No entanto, a rota de Yanbu só pode compensar parcialmente a lacuna de fornecimento causada pelo fechamento do Estreito de Ormuz — antes da eclosão da guerra, o estreito era responsável pelo transporte de cerca de 15 milhões de barris de petróleo por dia. Mas a existência deste “caminho alternativo” também é uma das razões importantes pelas quais os preços do petróleo não dispararam até níveis de crise de choque de fornecimento como no passado.

Com os houthis do Iémen anunciando a sua intervenção na guerra, o mercado teme que o Mar Vermelho possa se tornar a nova frente de conflito. Embora os houthis ainda não tenham declarado claramente que atacarão os petroleiros que passam pelo Mar Vermelho e pelo Estreito de Bab-el-Mandeb, no passado utilizaram drones e mísseis para ameaçar a navegação na região.

Como o “último fornecedor” global, a Arábia Saudita é conhecida por sua estabilidade e confiabilidade e se preparou durante décadas para o pior cenário de fechamento do Estreito de Ormuz. Dentro de algumas horas após o primeiro ataque dos EUA e de Israel ao Irão, a Arábia Saudita rapidamente ativou o plano de emergência e continuou a aumentar a capacidade de transporte leste-oeste.

Este oleoduto atravessa a Península Arábica, com mais de 1000 km de comprimento, ligando grandes campos de petróleo na parte oriental do país ao porto industrial de Yanbu a oeste. A sua construção remonta à guerra Irão-Iraque na década de 1980, quando os petroleiros no Estreito de Ormuz foram atacados, mas a escala não se compara à “quase paralisação” atual devido ao conflito.

O mercado do Golfo apresenta diferenciação

Com o conflito no Médio Oriente a continuar a evoluir, o desempenho das bolsas de valores dos países do Golfo apresenta uma clara diferenciação. A volatilidade acentuada dos preços da energia e o aumento da instabilidade geopolítica mantêm o mercado em constante oscilação.

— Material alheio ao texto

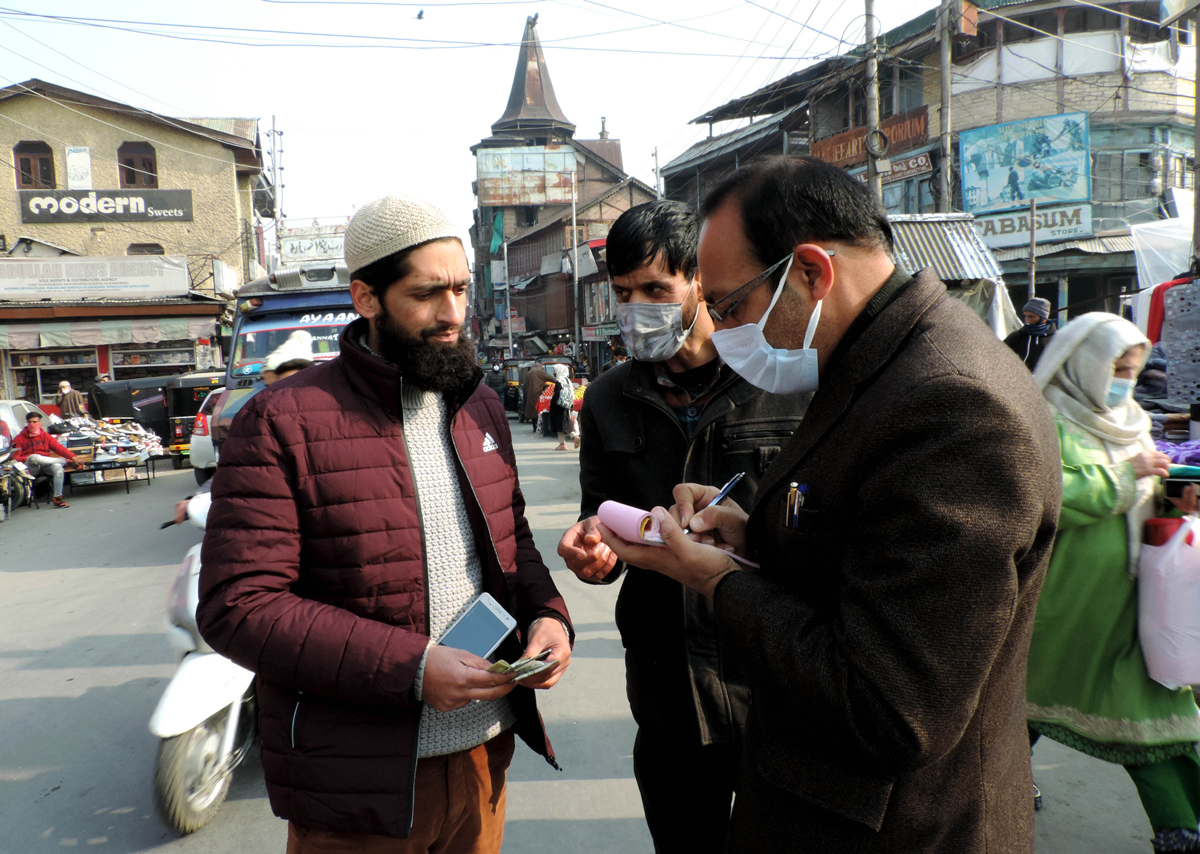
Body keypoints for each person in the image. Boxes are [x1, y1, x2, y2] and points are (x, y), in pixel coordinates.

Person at [598, 155, 1061, 853]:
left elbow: (891, 706)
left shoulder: (950, 401)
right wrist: (754, 537)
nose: (722, 332)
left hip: (887, 826)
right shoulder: (878, 364)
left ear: (811, 272)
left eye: (730, 305)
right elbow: (863, 551)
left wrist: (717, 582)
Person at [197, 194, 573, 853]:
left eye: (459, 289)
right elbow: (240, 606)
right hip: (357, 793)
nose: (453, 313)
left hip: (484, 757)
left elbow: (513, 548)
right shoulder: (283, 421)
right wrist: (414, 668)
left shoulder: (480, 406)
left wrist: (548, 615)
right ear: (366, 297)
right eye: (428, 294)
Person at [557, 200, 808, 853]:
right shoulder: (610, 397)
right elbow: (602, 510)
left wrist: (768, 532)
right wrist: (593, 547)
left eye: (655, 289)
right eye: (623, 292)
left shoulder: (780, 379)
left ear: (700, 281)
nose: (637, 305)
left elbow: (819, 504)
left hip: (773, 680)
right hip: (667, 690)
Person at [1026, 313, 1200, 854]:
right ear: (1083, 363)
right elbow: (1050, 497)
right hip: (1066, 604)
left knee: (1156, 716)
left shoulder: (1128, 417)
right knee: (1025, 705)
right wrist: (1129, 477)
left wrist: (1172, 491)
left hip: (1131, 602)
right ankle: (990, 785)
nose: (1125, 378)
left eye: (1133, 367)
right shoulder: (1042, 422)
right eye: (1117, 367)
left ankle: (1185, 829)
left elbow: (1144, 480)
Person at [12, 411, 79, 508]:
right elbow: (15, 457)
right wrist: (28, 458)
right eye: (29, 422)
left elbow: (59, 448)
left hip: (45, 465)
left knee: (58, 468)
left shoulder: (45, 437)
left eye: (34, 422)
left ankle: (57, 498)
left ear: (40, 423)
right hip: (30, 469)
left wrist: (73, 456)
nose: (32, 424)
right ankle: (64, 461)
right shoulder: (19, 438)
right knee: (34, 457)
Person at [1005, 297, 1056, 370]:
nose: (1027, 321)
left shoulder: (1055, 339)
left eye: (1031, 317)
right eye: (1025, 316)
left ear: (1044, 318)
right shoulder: (1016, 337)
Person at [547, 363, 576, 450]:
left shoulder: (559, 381)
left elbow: (557, 394)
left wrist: (553, 404)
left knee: (559, 424)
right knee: (565, 423)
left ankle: (563, 444)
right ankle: (574, 438)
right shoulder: (567, 380)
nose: (554, 372)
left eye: (555, 370)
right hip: (566, 405)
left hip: (559, 406)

Desde 1 de março, o índice de ações de Omã subiu 9,3%, o índice Tadawul da Arábia Saudita subiu 5,8%, liderando a região; enquanto o índice DFM de Dubai caiu quase 16%, o Catar caiu 4%, e o índice BAX do Bahrein caiu 7,2%.

Analistas afirmam que o mercado de ações da Arábia Saudita está altamente correlacionado com os preços da energia, com a subida do preço do petróleo a impulsionar diretamente o seu desempenho; por outro lado, Omã beneficia da entrada de fluxos de capital em busca de segurança. Em contrapartida, eles apontam que o mercado dos Emirados Árabes Unidos, mais sensível ao risco imobiliário e geopolítico mais amplo, tornou-se o mais afetado nesta onda de choque.

Os analistas afirmam que os atuais preços elevados do petróleo são globalmente favoráveis ao mercado saudita — que é dominado por algumas grandes empresas de energia. Eles mencionam especificamente que a Aramco saudita possui a capacidade de exportar petróleo contornando o Estreito de Ormuz — esta rota marítima tornou-se um ponto de risco chave neste conflito — podendo transportar crude através de oleodutos para a região do Mediterrâneo. “A manutenção dos preços do petróleo acima de 80 dólares/barril é benéfica para a Arábia Saudita e para as empresas de energia na região”.